В ту ночь Вересов долго не ложился. Он сидел в приёмной при лампе, положив перед собой бумажный отпечаток, и разглядывал его сквозь лупу, как разглядывают письмо, писанное невидимыми чернилами. Изба за избой, церковь на взгорке, мельница у плотины — всё было на месте, всё дышало той особенной, спокойной правдой, какая бывает только на старых снимках, где никто не позирует, а все просто живут. И чем дольше Вересов смотрел, тем отчётливее понимал: эта деревня не просто «была». Она и теперь есть — в каждом бревне, в каждом лице, в той тени от колокольни, что легла поперёк улицы двадцать лет назад и так и не сдвинулась с места.

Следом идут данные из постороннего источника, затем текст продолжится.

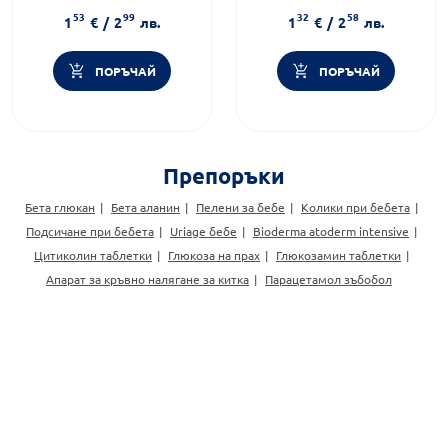
кърпички
бебета
53
99
32
58
Тип продукт:
Сухи кърпички
Форма на продукта:
мокри
1
€
/
2
лв.
1
€
/
2
лв.
кърпи
ПОРЪЧАЙ
ПОРЪЧАЙ
Препоръки
Бета глюкан
Бета аланин
Пелени за бебе
Колики при бебета
Подсичане при бебета
Uriage бебе
Bioderma atoderm intensive
Цитиколин таблетки
Глюкоза на прах
Глюкозамин таблетки
Апарат за кръвно налягане за китка
Парацетамол зъбобол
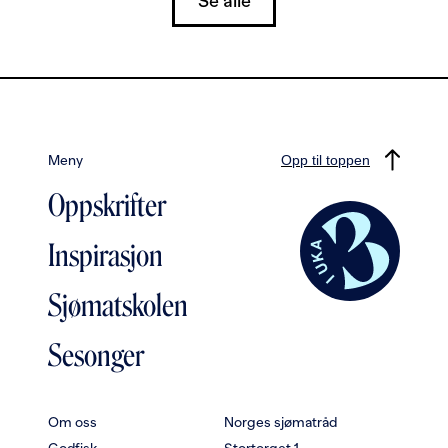
Se alle
Meny
Opp til toppen
Oppskrifter
Inspirasjon
Sjømatskolen
Sesonger
Om oss
Norges sjømatråd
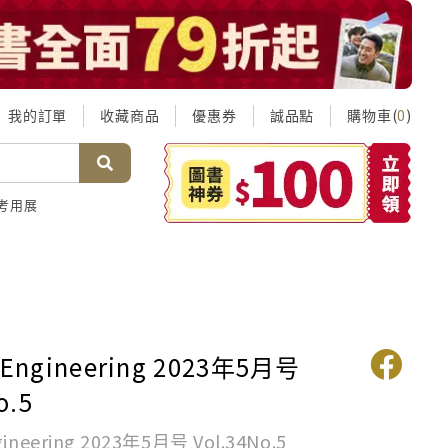
我的訂單
收藏商品
優惠券
誠品點
購物車(
)
0
考用展
l Engineering 2023年5月号
o.5
ngineering 2023年5月号 Vol.34No.5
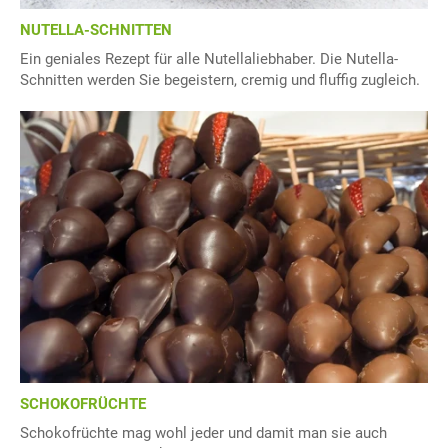
NUTELLA-SCHNITTEN
Ein geniales Rezept für alle Nutellaliebhaber. Die Nutella-
Schnitten werden Sie begeistern, cremig und fluffig zugleich.
SCHOKOFRÜCHTE
Schokofrüchte mag wohl jeder und damit man sie auch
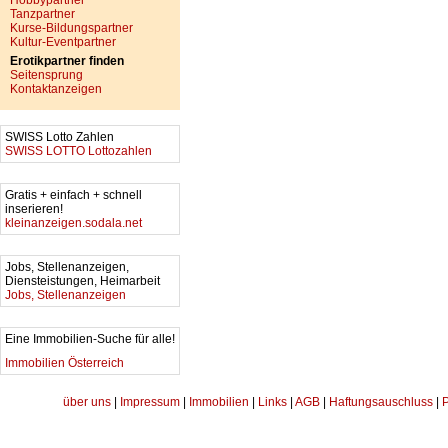
Hobbypartner
Tanzpartner
Kurse-Bildungspartner
Kultur-Eventpartner
Erotikpartner finden
Seitensprung
Kontaktanzeigen
SWISS Lotto Zahlen
SWISS LOTTO Lottozahlen
Gratis + einfach + schnell
inserieren!
kleinanzeigen.sodala.net
Jobs, Stellenanzeigen,
Diensteistungen, Heimarbeit
Jobs, Stellenanzeigen
Eine Immobilien-Suche für alle!
Immobilien Österreich
über uns
|
Impressum
|
Immobilien
|
Links
|
AGB
|
Haftungsauschluss
|
P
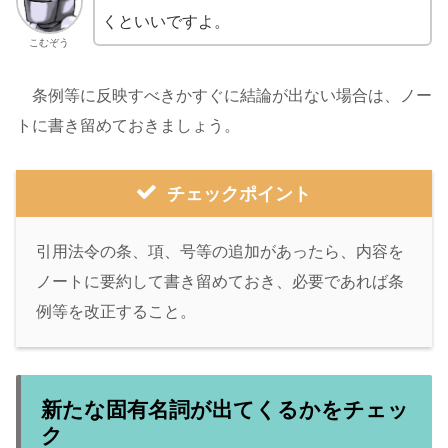
くといいですよ。
こむぞう
条例等に反映すべきかすぐに結論が出ない場合は、ノー
トに書き留めておきましょう。
チェックポイント
引用法令の条、項、号等の追加があったら、内容を
ノートに要約して書き留めておき、必要であれば条
例等を改正すること。
新たな固有名詞が出てくるかをチェッ
ク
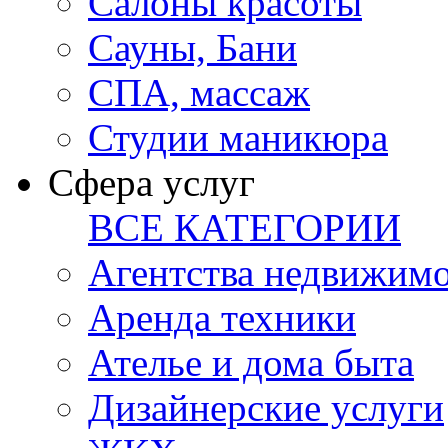
Салоны красоты
Сауны, Бани
СПА, массаж
Студии маникюра
Сфера услуг
ВСЕ КАТЕГОРИИ
Агентства недвижим
Аренда техники
Ателье и дома быта
Дизайнерские услуги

И ещё он подумал о старике, который нынче ночует бог знает где — на постоялом дворе, а то и на пристани, на скамейке, — и, может, тоже не спит, а сидит в темноте и прижимает к себе то, что осталось от деревни. Такие люди, знал Вересов, спят вполглаза, как сторожевые псы: у них за пазухой не добро, а память, а память, она, в отличие от добра, во сне и сгореть может.